When all was said and done, The Sign of the Cross ended up with very little censorship. When Hays received the script from Jason Joy, his right-hand man in Hollywood, he had several objections especially against the Dance of the Naked Moon which was an obvious lesbian seduction dance. He called DeMille and asked what he was going to do about the scene, DeMille told him to listen carefully because he’d say this once: “not a damn thing”. The dance stayed as did nearly all the rest except the nudity of two slave girls that required some flowers sewn into their chains to make it through state censors. What did remain is possibly the most salacious material DeMille could pack into a 2-hour epic on a budget (Paramount was nearly bankrupt).

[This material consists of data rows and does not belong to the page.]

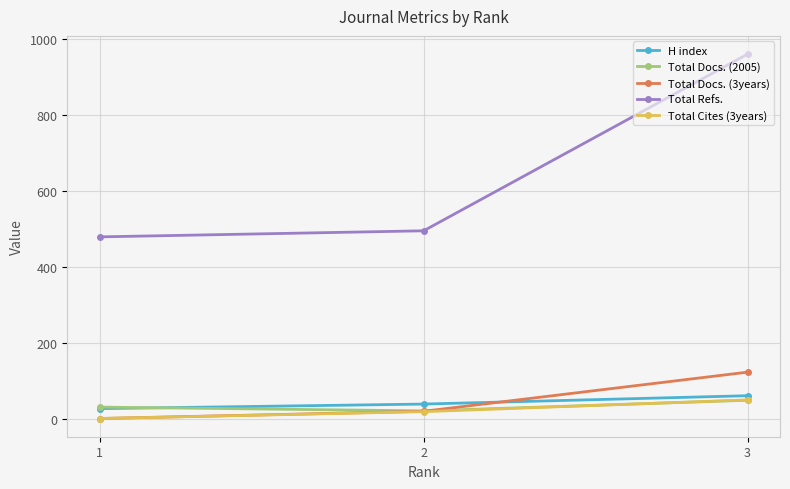

Count the Total Docs. (3years) values in the range 0 to 122.

3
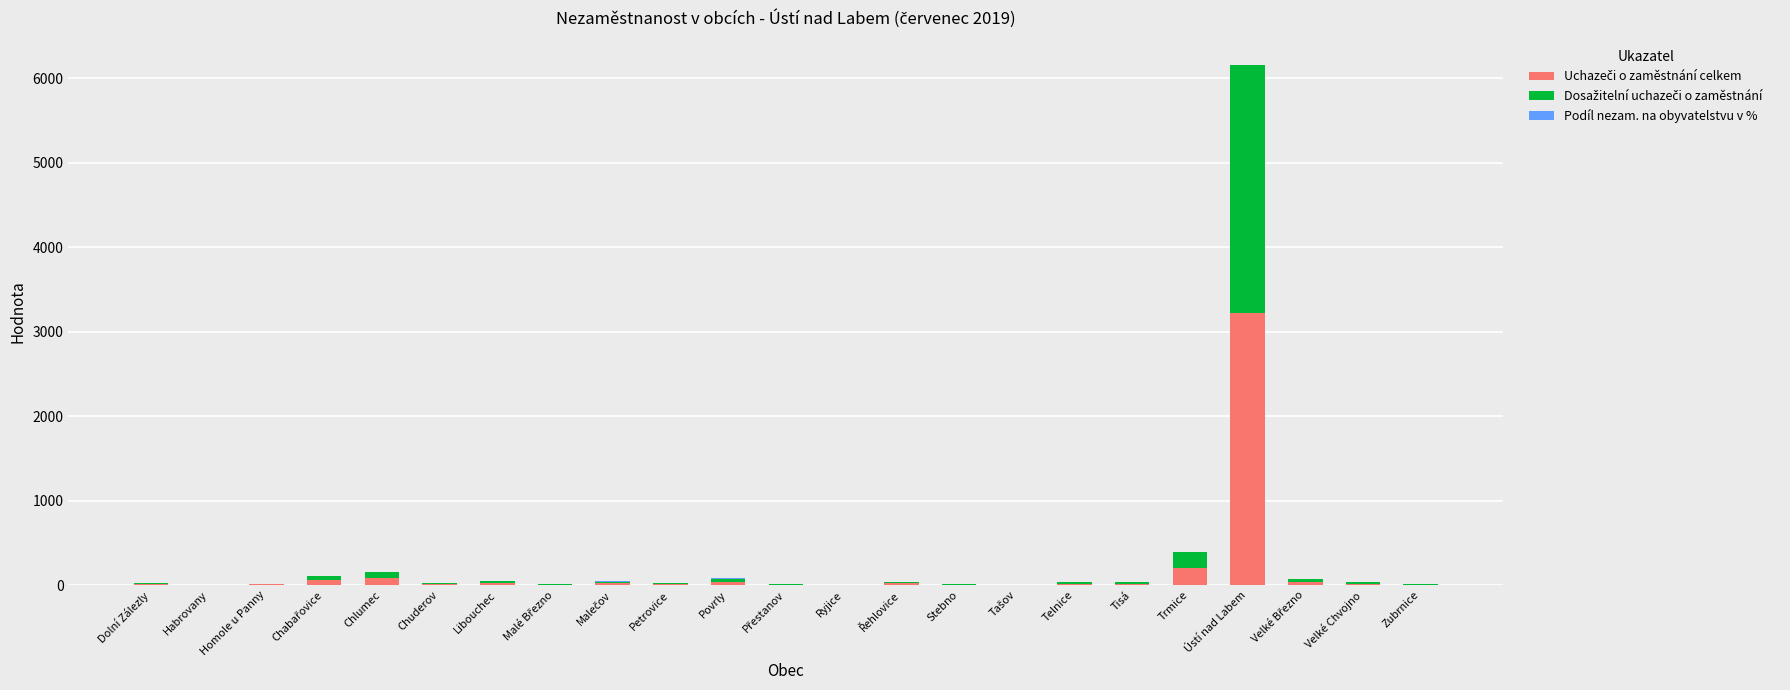

At which category is the sum across all series the highest?

Ústí nad Labem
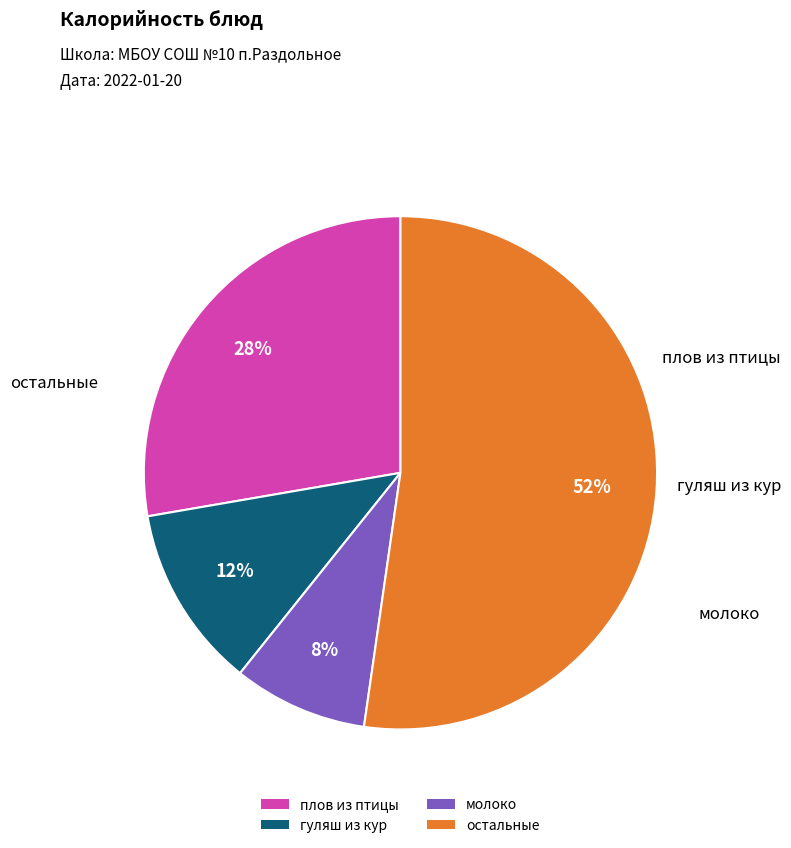

Combined, do остальные and молоко account for over 50%?

Yes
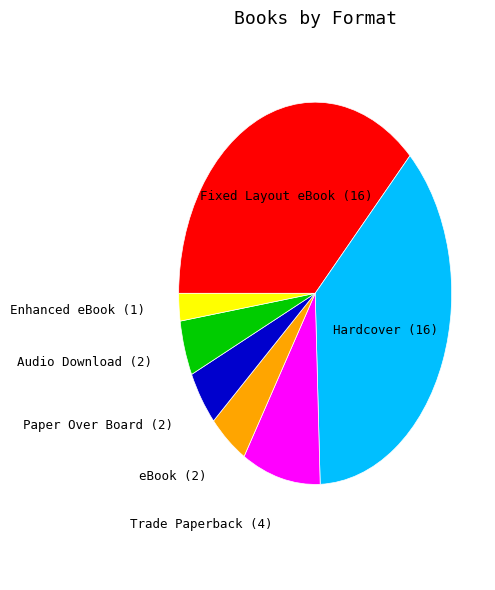

Is there a majority slice in this chart?

No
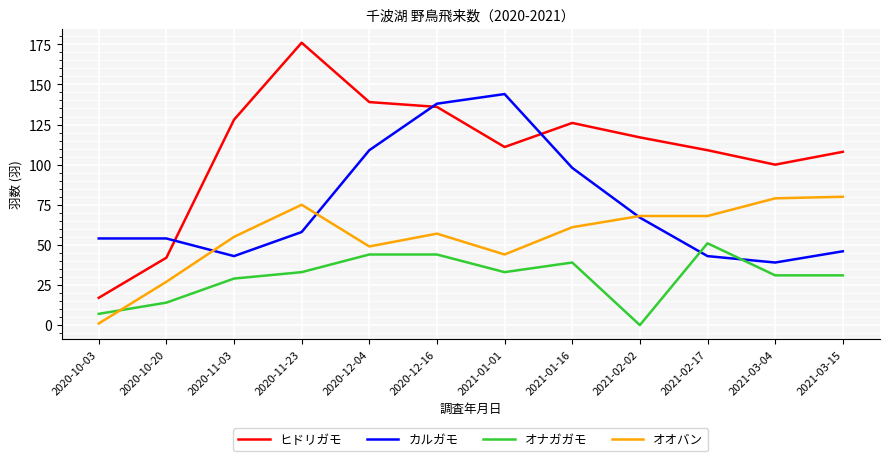

True or false: オナガガモ has a value of 31 at 2021-03-15.

True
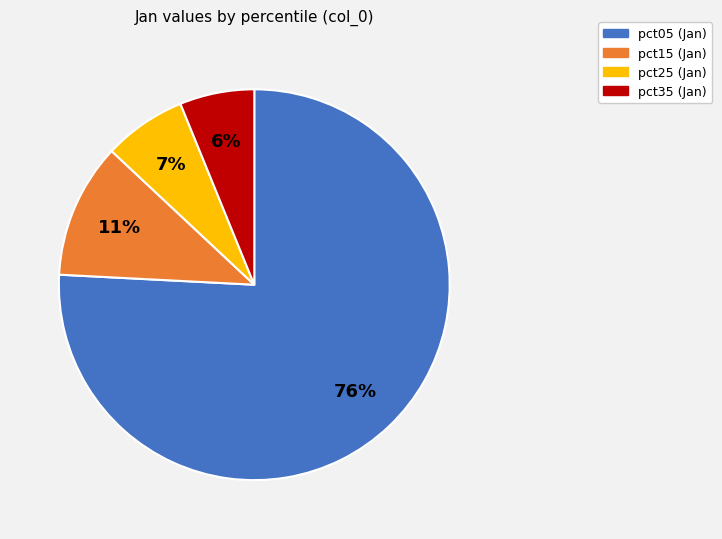

To the nearest percent, what is the average slice percentage?

25%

DeMille had Claudette Colbert stand in the tub and had it filled with milk just past her nipples so that movement would expose them. In addition, she swirls around talking to her maids while a cat is shown lapping up the milk. Her lady friend comes in with news about the captain her queen desires, and Colbert responds “Dacia, you’re a butterfly with the sting of a wasp. Take off your clothes. Get in here and tell me all about it.” Shooing her maids out. Now two cats are lapping up milk, DeMille definitely wanted to make sure the audience “gets it”.

The orgy

After the captain of the guard has his latest love rescued from the prison, he throws an orgy to “persuade” her. He invites Ancaria “the most wicked and.. uh… talented woman in Rome” to seduce her. Ancaria’s delight is evident from the moment she lays eyes on her. She paws at her, dances around her like Landi is a stripper pole and thrusts and grinds her hips on her, but is defeated by virtue and Christian song. This is how they get by the censors: crime must pay even if it’s the last few seconds of the film, or the pure fight off the sexiness.

The Coliseum

Landi eventually is arrested again and thrown into the prison with the others, and so begins the sex and violence. With Nero being attended by a naked muscle man, the crowd watches as slaves are killing each other in mass battle, corpse carts being wheeled out in front of spectators, elephants crushing slaves, carrying them in their tusks, Amazon captives killing Pygmy captives in gruesome ways, a naked slave girl tied to a post for a gorilla to menace, another naked woman suspended between two posts for crocodiles to eat, Christians getting fed to the lions and more, all the while panning the crowd getting looks of satisfaction, boredom, desire, disgust. It ends with March and Landi walking to their deaths with March saying that although he doesn’t believe in Christ, he believes in her love.

The Code and its effects

Most of this movie was made ignoring the outrage of the catholic group that had been pushing for censorship for years. DeMille proudly thumbed his nose at them, and it should be noted that this was Joy’s last script to review before he left to consult for a studio. He passed the script as is, provided the two naked slave girls had the flowers covering the important bits. He felt the lesbian scene would be understood by the American public as virtue winning over immorality. Despite many Catholics being against this movie, many congregations went because they felt it was a stirring take of Christianity’s plight in Roman times. All in all, this movie was a big hit, but it also spelled the end for Hays. Without Joy looking at scripts he was pressured to put Breen in that position. 1934 would usher in more changes and by July Breen had ultimate power over what made it to the public. After Sign of the Cross was issued it would not be seen intact again until it was restored in the ‘90s. Cut from the movie: milk, Dance of the Naked Moon, elephants, gorilla and crocodiles, making it centered much more on the plight of the Christians without the comparison to the devolving Romans. It was also one of the movies that caused the creation of the Catholic Legion of Decency in 1934, which put out guides until 1980 of movies so that the public could be informed about what was worthwhile watching and what was condemned.